И мне представилось, что та самая демократия, которая господствовала в американском обществе, стремительно идет к власти в Европе. ‹…› Вся эта книга была написана в состоянии священного трепета, охватившего душу автора при виде этой неудержимой революции (29).
Как в любом травелоге, рассказ возвращается на родину несравненно чаще, чем это делает автор. Дед Токвиля защищал французского короля перед Конвентом, и революционный народ отрубил голову адвокату вслед за его подзащитным. В демократической Америке внук казненного размышлял о законах революции. Равенство чаще ведет к деспотизму, чем к демократии. Все европейские революции подрывали местные формы власти и отдавали людей в распоряжение всепроникающего государства. Централизация просвещенных народов доходит до пределов, которые неведомы монархиям. Пройдет столетие, и Арендт, приехав в Америку и перечитав Токвиля, сформулирует теорию тоталитарного общества. Ее мысль будет сражаться с реальностями нацизма и большевизма, масштаб которых Токвиль вряд ли мог предвидеть. Он, однако, описал главное их качество:
Я хочу представить себе, в каких новых формах в нашем мире будет развиваться деспотизм. Я вижу неисчислимые толпы равных и похожих друг на друга людей ‹…› Над ними возвышается гигантская охранительная власть ‹…›. Власть эта абсолютна, дотошна, справедлива, предусмотрительна и ласкова. (497).

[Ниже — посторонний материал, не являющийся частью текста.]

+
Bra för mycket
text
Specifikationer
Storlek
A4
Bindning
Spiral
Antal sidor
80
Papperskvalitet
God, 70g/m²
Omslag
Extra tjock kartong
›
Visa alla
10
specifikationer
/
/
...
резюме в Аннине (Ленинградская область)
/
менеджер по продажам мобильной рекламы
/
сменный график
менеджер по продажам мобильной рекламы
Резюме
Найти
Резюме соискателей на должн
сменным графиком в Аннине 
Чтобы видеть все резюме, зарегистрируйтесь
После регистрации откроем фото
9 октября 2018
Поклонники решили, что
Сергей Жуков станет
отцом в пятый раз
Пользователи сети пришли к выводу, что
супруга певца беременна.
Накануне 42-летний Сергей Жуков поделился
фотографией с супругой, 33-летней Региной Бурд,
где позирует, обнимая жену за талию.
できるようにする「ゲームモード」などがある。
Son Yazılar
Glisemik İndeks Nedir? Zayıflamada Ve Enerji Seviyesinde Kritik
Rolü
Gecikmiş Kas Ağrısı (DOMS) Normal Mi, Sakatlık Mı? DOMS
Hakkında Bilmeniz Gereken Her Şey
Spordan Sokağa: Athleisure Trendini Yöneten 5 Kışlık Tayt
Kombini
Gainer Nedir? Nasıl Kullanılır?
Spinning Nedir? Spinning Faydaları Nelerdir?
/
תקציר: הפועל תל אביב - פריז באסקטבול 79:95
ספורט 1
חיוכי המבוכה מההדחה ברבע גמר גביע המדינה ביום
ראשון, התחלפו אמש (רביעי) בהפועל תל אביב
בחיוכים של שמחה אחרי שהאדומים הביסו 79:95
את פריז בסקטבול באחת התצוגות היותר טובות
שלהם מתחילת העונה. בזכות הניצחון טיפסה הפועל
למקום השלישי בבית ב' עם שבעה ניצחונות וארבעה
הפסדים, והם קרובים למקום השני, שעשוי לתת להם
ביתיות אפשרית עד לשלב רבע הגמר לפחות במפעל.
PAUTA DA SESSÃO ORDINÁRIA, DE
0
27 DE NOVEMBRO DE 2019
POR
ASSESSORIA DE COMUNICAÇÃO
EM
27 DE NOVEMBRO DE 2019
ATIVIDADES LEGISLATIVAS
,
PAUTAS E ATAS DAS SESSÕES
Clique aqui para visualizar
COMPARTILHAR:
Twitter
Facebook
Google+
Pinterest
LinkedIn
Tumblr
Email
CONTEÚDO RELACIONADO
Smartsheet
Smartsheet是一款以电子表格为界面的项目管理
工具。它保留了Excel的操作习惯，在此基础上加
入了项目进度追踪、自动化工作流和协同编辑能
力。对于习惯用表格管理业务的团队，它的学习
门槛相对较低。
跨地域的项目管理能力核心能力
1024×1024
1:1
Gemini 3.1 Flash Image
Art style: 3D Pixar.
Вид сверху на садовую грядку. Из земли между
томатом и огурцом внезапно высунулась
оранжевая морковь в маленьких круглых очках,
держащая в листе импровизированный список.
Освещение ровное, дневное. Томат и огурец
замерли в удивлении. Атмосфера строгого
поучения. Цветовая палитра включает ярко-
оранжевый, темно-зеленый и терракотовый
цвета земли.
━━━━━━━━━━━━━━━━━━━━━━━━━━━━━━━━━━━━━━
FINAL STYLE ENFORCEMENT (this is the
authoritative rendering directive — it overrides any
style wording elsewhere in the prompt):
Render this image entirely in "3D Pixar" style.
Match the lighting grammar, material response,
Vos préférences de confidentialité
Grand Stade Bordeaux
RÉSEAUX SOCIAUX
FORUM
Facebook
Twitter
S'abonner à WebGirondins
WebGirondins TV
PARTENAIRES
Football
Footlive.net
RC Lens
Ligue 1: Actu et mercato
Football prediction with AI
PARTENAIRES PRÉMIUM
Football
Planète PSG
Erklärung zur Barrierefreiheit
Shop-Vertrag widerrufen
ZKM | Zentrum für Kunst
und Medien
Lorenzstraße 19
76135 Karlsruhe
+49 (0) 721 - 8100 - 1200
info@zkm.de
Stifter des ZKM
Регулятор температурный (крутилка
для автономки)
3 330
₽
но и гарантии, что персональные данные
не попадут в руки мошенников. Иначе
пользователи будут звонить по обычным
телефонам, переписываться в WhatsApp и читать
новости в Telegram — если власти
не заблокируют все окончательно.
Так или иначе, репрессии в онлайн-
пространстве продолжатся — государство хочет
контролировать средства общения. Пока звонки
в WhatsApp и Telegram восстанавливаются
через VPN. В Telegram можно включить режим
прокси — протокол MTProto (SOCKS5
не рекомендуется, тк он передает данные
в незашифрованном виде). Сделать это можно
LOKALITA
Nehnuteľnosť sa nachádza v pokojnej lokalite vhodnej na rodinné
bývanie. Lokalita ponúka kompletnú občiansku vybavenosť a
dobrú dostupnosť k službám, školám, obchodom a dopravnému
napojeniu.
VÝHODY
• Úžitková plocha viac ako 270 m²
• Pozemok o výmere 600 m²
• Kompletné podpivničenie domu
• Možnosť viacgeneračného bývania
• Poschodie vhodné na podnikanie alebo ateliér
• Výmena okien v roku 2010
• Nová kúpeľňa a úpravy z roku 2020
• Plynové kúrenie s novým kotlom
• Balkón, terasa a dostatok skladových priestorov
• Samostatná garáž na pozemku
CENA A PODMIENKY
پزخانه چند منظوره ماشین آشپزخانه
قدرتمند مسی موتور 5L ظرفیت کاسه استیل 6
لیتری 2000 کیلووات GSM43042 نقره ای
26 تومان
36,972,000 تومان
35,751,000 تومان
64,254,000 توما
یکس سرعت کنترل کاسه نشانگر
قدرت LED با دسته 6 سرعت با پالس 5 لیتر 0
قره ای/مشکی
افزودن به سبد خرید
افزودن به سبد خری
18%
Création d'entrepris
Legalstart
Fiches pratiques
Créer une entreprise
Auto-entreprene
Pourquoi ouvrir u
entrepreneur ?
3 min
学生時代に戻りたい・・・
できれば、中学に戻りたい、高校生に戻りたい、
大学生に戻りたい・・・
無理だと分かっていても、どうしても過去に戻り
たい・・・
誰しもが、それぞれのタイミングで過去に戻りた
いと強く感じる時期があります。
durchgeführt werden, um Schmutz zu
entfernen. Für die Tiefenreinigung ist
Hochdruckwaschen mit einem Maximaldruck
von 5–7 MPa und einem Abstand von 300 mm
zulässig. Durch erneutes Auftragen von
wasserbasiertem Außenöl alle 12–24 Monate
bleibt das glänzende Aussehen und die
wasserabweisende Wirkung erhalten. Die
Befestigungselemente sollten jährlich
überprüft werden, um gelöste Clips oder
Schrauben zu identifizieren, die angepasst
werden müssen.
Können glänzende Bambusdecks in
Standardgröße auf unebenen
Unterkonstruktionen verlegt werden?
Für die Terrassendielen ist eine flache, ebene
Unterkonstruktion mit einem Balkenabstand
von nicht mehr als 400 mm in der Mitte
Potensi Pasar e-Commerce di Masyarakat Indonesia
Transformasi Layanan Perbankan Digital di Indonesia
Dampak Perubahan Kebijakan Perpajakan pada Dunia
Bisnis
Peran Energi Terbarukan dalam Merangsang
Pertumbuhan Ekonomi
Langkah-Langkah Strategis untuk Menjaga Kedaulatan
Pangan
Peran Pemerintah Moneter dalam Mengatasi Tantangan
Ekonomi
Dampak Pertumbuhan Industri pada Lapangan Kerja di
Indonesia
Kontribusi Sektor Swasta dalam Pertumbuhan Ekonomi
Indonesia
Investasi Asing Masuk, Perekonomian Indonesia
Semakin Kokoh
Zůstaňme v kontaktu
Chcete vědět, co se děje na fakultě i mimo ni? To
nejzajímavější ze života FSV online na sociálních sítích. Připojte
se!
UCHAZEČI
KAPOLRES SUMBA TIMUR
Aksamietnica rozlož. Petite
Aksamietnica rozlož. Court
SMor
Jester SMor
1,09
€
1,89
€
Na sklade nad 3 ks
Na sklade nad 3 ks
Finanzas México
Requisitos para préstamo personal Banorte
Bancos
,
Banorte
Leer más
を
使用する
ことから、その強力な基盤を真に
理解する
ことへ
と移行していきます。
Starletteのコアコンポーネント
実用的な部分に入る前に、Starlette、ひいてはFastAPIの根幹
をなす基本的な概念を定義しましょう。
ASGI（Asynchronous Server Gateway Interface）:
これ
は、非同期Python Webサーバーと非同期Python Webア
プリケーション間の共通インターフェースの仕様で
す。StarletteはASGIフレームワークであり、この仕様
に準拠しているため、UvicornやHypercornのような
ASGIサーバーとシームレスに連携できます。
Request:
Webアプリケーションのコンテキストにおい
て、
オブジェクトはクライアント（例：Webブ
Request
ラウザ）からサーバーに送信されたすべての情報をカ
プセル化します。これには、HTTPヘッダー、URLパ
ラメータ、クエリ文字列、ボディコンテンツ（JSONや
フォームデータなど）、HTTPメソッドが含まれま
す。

Эту власть не надо сравнивать с отеческой. Родители, объяснял Токвиль, готовят ребенка к взрослой жизни. Напротив, власть стремится к тому, чтобы сохранить людей в их младенческом состоянии. Никогда народ не бывает столь расположен к расширению полномочий центральной власти, как после длительной и кровавой революции (488). Злом является не революция сама по себе, а диктатура, которая за ней следует. На смену революционному возбуждению идет политическая апатия. Во время кризисов люди нуждаются в помощи еще больше, чем в спокойные времена. Так попытки людей изменить порядок вещей кончаются установлением еще более жесткого их порядка.
Экономическое равенство ведет к политическому деспотизму, такова теорема Токвиля. С революциями или без них равенства становится все больше, а свободы все меньше. Но из порочного круга должен быть выход. Заокеанское решение оказалось таким, которого меньше всего ожидали соотечественники Токвиля; и его нельзя было взять с собой обратно в Европу. Секрет демократии не в географии, не в конституции и даже не в истории. Главный секрет демократии в Америке – в американской религии. Парадоксальным и неизвестным в Европе способом американская религия не препятствует, а способствует политической свободе.